→ **Brief A**
Tally the lines in the listing that contain the string "Укажите", and give only the number.

→ **Extract**
- Opening Delimiter -

Death of a Chimney Sweep: A Hamish Macbeth Mystery

DEATH OF A CHIMNEY SWEEP takes readers to the remote Scottish Highlands, where Police Sergeant Hamish Macbeth has spent many a year solving crime in his inimitable fashion, while also finding time to mooch food from various people, poach fish from streams, and assiduously dodge various lovelorn women. This is M.C. Beaton's 27th novel in the successful and critically acclaimed cozy mystery series featuring the untraditional and always amusing Macbeth.

Hamish is stationed in his beloved little village of Lochdubh where he lives with his dog Lugs and wild cat Sonsie, both dearer to him than any of the women who appear occasionally to pursue him romantically. Hamish's beat extends to several small hamlets scattered through the Highlands. Drim is one of the more remote and dreary villages in Hamish's charge --- luckily nothing much happens there, allowing Hamish to visit it only rarely. However, when an English transplant to the Highlands, Captain Henry Davenport, is reported missing by his wife, Hamish steps in to investigate.

All the initial evidence points to the Captain having being killed by the local chimney sweep, Pete Ray, who was last seen cleaning the chimney of the manse that Davenport and his wife had bought after moving North. Pete is missing, as are some expensive candlesticks, and the unfortunate Captain's body is found stuffed in the chimney.

Hamish's sixth sense tells him that Pete is no cold-blooded killer. The simple-minded and perpetually soot-covered sweep had always lived in a small hut with precious few belongings. While other Scottish villages had moved on to having their chimneys vacuum cleaned, the villagers of Drim swore by the services of Pete, who even made a little extra money by kissing brides at weddings, to bring them luck according to local lore. Hamish's boss and thorn-in-his-side, Inspector Blair, is determined to declare Pete a robbery and murder suspect, much to Hamish's dismay. However, when Pete's body shows up lifeless in the moors with spurious evidence planted on him, Hamish knows he is on the trail of a devious murderer who will stop at nothing to get his way.

As the Sergeant starts to unravel the main characters' histories, he learns that nothing is as it seems on the surface. Far from having been the upstanding army man and lord of the manse that he liked to play, pompous Captain Davenport turns out to have been the perpetuator of many a get-rich-quick scheme that has earned him the hatred of former friends and colleagues. His flight north to the Scottish Highlands appears to have been inspired by the need to get away from the many people he defrauded. He also had been a nasty bully of a man, and his timid and browbeaten wife Milly is perhaps not too unhappy about his premature demise, especially as she soon begins to date a local newsman.

- Closing Delimiter -

[Collected data]
- Opening Delimiter -

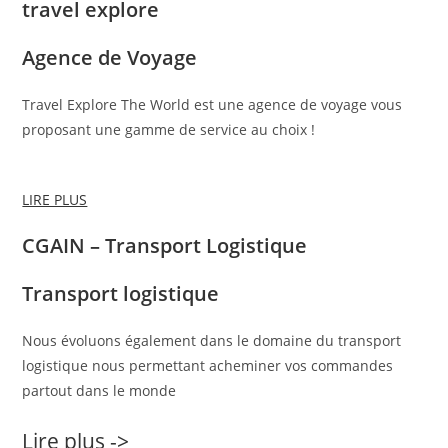
travel explore
Agence de Voyage
Travel Explore The World est une agence de voyage vous
proposant une gamme de service au choix !
LIRE PLUS
CGAIN – Transport Logistique
Transport logistique
Nous évoluons également dans le domaine du transport
logistique nous permettant acheminer vos commandes
partout dans le monde
Lire plus ->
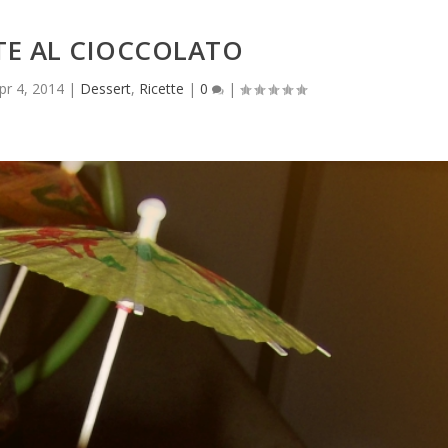
TE AL CIOCCOLATO
pr 4, 2014
|
Dessert
,
Ricette
|
0
|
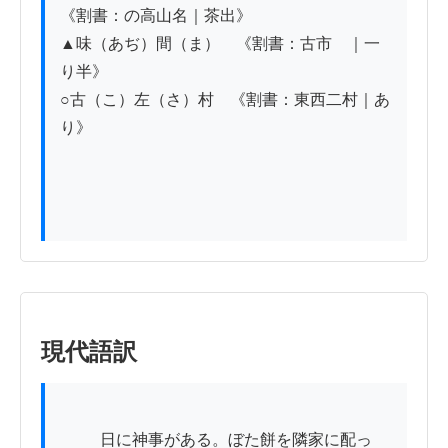
《割書：の高山名｜茶出》

▲味（あぢ）間（ま）　《割書：古市ゟ｜一
り半》

○古（こ）左（さ）村　《割書：東西二村｜あ
り》

現代語訳
          日に神事がある。ぼた餅を隣家に配っ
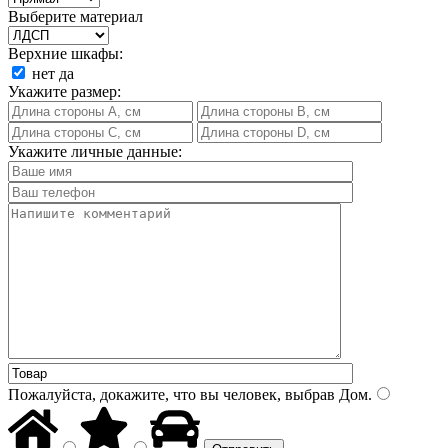
Выберите материал
Верхние шкафы:
нет
да
Укажите размер:
Укажите личные данные:
Пожалуйста, докажите, что вы человек, выбрав
Дом
.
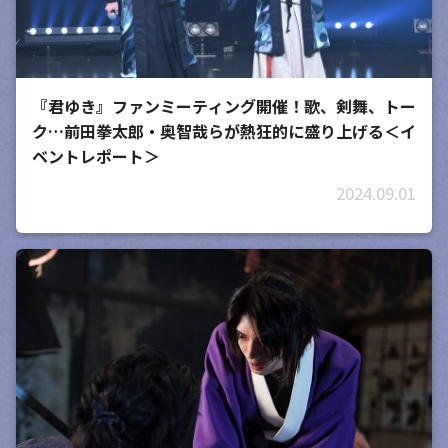
『君ゆき』ファンミーティング開催！歌、剣舞、トー
ク…前田拳太郎・奥智哉らが熱狂的に盛り上げる＜イ
ベントレポート＞
2024.09.01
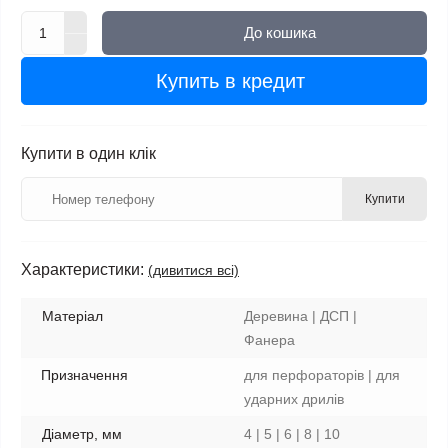
До кошика
Купить в кредит
Купити в один клік
Купити
Характеристики:
(дивитися всі)
Матеріал
Деревина | ДСП |
Фанера
Призначення
для перфораторів | для
ударних дрилів
Діаметр, мм
4 | 5 | 6 | 8 | 10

- Closing Delimiter -

→ **Brief B**
List every character of the novel whom the review of Death of a Chimney Sweep mentions by name, including animals.

→ **Exercise output A**
2

→ **Exercise output B**
Hamish Macbeth, Lugs, Sonsie, Captain Henry Davenport, Pete Ray, Inspector Blair, Milly